There are a lot of malls in the City:
SM City & Departments Stores, Atrium, Robinson’s, Gaisano Capital, MaryMart Mall, Iloilo Supermarts, Time Square & others
Iloilo is nationally famous for it's local cuisine and the visit to Iloilo will not be complete without trying the popular La Paz Batchoy and the Pancit Molo. These Ilonggo specialities were named after 2 of the several districts in Iloilo City. While there are batchoy places specifically dedicated to the dish (Ted's, Deco's - do try Ted's branch in Lapaz Market, a little dingy but worth the dare), there are no specific Pansit Molo places.
For something quirky, do join the early morning crowd at Madge's Cafe in Lapaz Market. Traditional coffee with made-to-order breakfast treats.
Gorge on the crispy tender lechon kawali of Ramboys, and be surprised at how light the meal is on your wallet.
Of course, Tatoy's and Breakthrough in Villa are top on the list of visitors from the Big City. Ilonggos take seafood for granted and wonder what the fuss is all about, but these two places do them very well and they have their strong supporters among residents preferring one over the other.
The Avenue mall in Smallville offers a good range of choices (and do check the other places in Smallville as well). Not inexpensive but as the owner says, "we need to educate the taste buds of the Ilonggos."
Before you leave, take home the ginormous siopao of Roberto's, the ginormous hamburgers of Perri Tod's and the "better than Bulacan's" buko pies of Nang Palang.
Iloilo is the home of the famous (and notorious) Mang Inasal, but for truly good bbq chicken, try Barrio Inasal in Aurora Subdivision. Takes long to order but because they do them only when you order them. Non-aircon but the place is breezy enough; a really cold soda (softdrink) helps.
For Chinese food, there's Ocean City, Summer House and Mansion House; all great value for money. There's even a German place behind the Jaro Cathedral, and a few really good Thai restaurants. Increasingly, there's plenty of Korean all over the place, largely patronized by the sizable local Korean community.

▶ **Tasks to carry out**
[A] Answer these questions from the Iloilo guide, one per line:
(i) Which two Ilonggo specialties are named after districts of Iloilo City?
(ii) In which market is Madge's Cafe?
(iii) In which subdivision is Barrio Inasal?
[B] Write a continuation of the Iloilo guide, picking up after its final sentence.
The lines after this Iloilo guide are separate material with no connection to it.

▶ **Entries provided**

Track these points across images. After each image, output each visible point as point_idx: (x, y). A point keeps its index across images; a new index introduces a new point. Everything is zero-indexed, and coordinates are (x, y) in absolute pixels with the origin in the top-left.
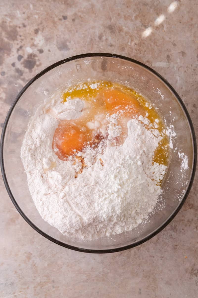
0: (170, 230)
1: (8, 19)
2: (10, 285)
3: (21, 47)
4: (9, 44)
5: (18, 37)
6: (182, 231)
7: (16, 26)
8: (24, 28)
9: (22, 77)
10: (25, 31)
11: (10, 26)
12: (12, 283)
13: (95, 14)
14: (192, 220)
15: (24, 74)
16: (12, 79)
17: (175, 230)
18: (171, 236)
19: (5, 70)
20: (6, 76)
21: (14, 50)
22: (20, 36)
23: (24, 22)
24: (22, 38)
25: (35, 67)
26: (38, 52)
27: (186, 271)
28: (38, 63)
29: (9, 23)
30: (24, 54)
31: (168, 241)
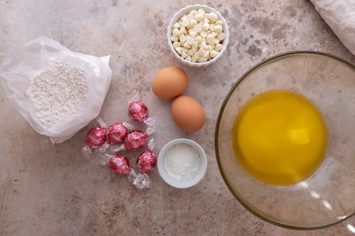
1: (291, 31)
2: (62, 41)
3: (267, 43)
4: (270, 32)
5: (276, 40)
6: (111, 188)
7: (285, 38)
8: (284, 45)
9: (241, 44)
10: (282, 46)
11: (285, 32)
12: (63, 42)
14: (121, 196)
15: (243, 46)
16: (239, 35)
17: (111, 181)
18: (106, 178)
19: (247, 29)
20: (242, 30)
21: (265, 37)
22: (277, 42)
23: (290, 44)
24: (276, 43)
25: (250, 56)
26: (263, 58)
27: (75, 192)
28: (254, 58)
29: (288, 32)
30: (261, 45)
31: (102, 175)
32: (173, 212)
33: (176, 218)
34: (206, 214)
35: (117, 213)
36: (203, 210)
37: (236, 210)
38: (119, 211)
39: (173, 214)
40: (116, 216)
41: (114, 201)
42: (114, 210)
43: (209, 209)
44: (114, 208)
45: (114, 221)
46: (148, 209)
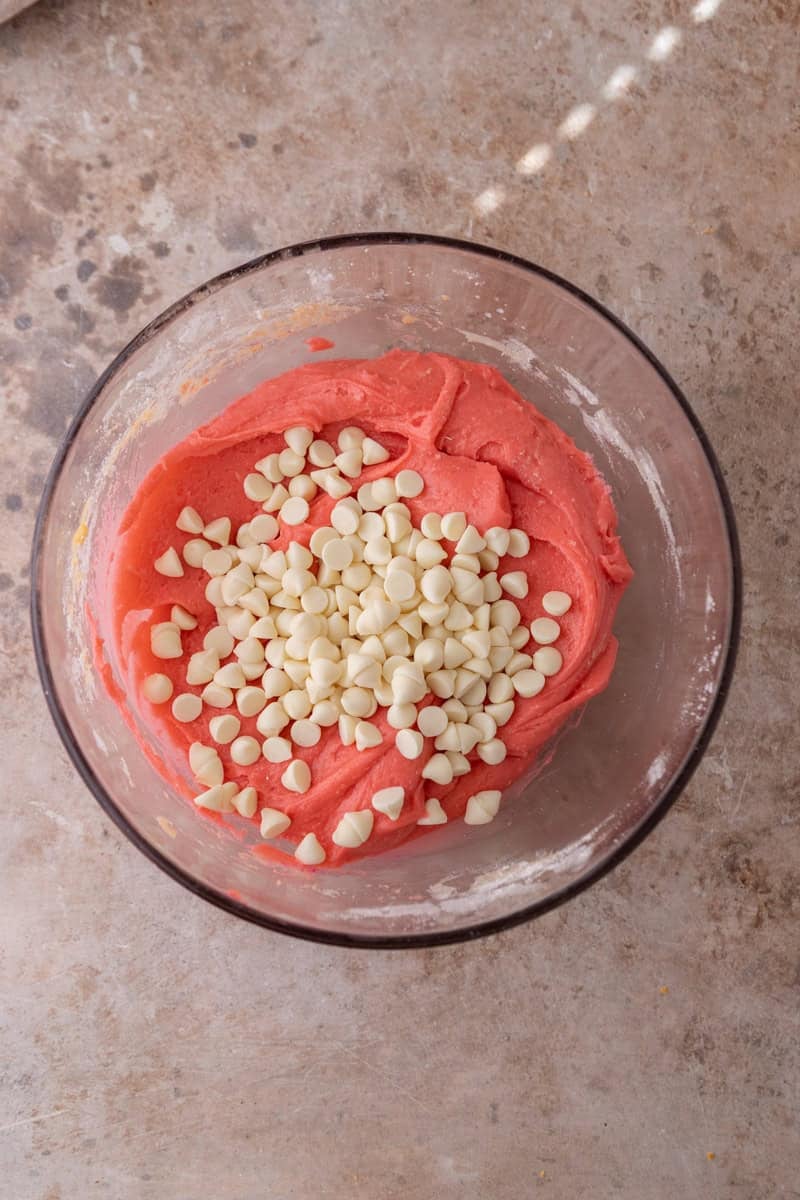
0: (607, 890)
1: (51, 140)
2: (20, 1082)
3: (91, 234)
4: (50, 220)
5: (82, 199)
6: (651, 892)
7: (78, 164)
8: (105, 171)
9: (90, 336)
10: (108, 179)
11: (56, 163)
12: (25, 1075)
13: (354, 131)
14: (687, 852)
15: (97, 327)
16: (53, 342)
17: (625, 888)
18: (611, 909)
19: (31, 309)
20: (32, 330)
21: (67, 244)
22: (91, 197)
23: (104, 149)
24: (97, 202)
25: (139, 302)
26: (151, 253)
27: (666, 1044)
28: (148, 290)
29: (54, 153)
30: (100, 259)
31: (599, 927)
32: (756, 641)
33: (781, 627)
34: (766, 508)
35: (757, 871)
36: (749, 521)
37: (750, 388)
38: (747, 861)
39: (764, 641)
40: (767, 873)
41: (707, 881)
42: (743, 881)
43: (744, 493)
44: (734, 881)
45: (789, 884)
46: (742, 739)
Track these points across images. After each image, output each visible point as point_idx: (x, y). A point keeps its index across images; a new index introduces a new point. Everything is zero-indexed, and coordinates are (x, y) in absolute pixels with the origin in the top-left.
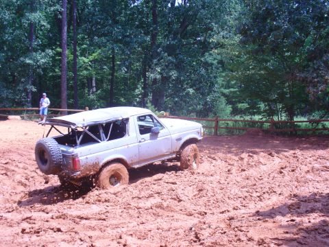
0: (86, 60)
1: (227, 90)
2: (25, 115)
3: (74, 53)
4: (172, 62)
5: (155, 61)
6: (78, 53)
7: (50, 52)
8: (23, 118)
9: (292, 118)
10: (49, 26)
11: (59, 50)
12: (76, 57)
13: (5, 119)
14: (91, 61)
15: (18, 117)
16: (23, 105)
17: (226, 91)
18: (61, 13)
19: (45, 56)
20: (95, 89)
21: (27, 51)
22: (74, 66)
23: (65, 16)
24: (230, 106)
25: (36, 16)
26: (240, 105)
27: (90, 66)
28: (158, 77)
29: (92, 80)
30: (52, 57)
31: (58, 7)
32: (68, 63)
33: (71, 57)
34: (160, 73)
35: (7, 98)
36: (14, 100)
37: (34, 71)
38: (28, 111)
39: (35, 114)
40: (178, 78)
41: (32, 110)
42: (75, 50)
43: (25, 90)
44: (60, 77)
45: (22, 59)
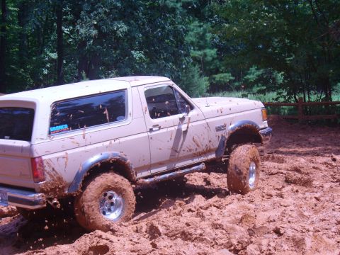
1: (200, 53)
4: (116, 7)
5: (86, 7)
9: (328, 97)
17: (198, 53)
24: (207, 78)
26: (218, 77)
28: (94, 32)
34: (96, 27)
40: (126, 34)
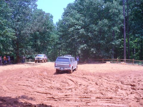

▶ **Responses by task**
[A]
(i) La Paz Batchoy and Pancit Molo
(ii) Lapaz Market
(iii) Aurora Subdivision

[B]
Smallville is a popular night spot in Iloilo where Ilonggos and visitors go to eat, drink, and spend a fun night out in the city. The term Smallville refers to the original row of restaurants, bars, and clubs. Within the original Smallville is Maki (Japanese Cuisine), Freska (Filipino), Crave Restaurant and Steak House, Krua Thai (Thai), Off Price (Boutique), Imay’s (Filipino), Blue Jay, Crave Brugers, and the Iloilo Business Hotel.
Smallville - the place is great. a lot of restos to choose from. You can actually hop from one place to another because it 's like a village of restos - thus the name Smallville. Regatta's grill and Maki give you the best food with reasonable prices. There are also places with live bands to keep you up and about till closing time. There are also shops brewing coffee that you must try just before you head for home.
If you want to take it slow, there are a few coffee places spread all around the city, notably those of the Coffee Break chain. Do visit their Lopez Mansion branch in Jaro and take a glimpse of the mansion as you sip your latte.
Plenty of day trips if you have a day to spare. Miag-ao & Guimaras top the list.
Do the Miagao route and finish up in San Jaoquin for lunch (right on the border of Antique province).
Do Guimaras and stop by the Trappist monastery for some prayer and jam. If you can, stay overnight in one of the many pocket resorts where the peace and quiet are in sharp contrast to the "SM by day, Malate by night" feel of Boracay.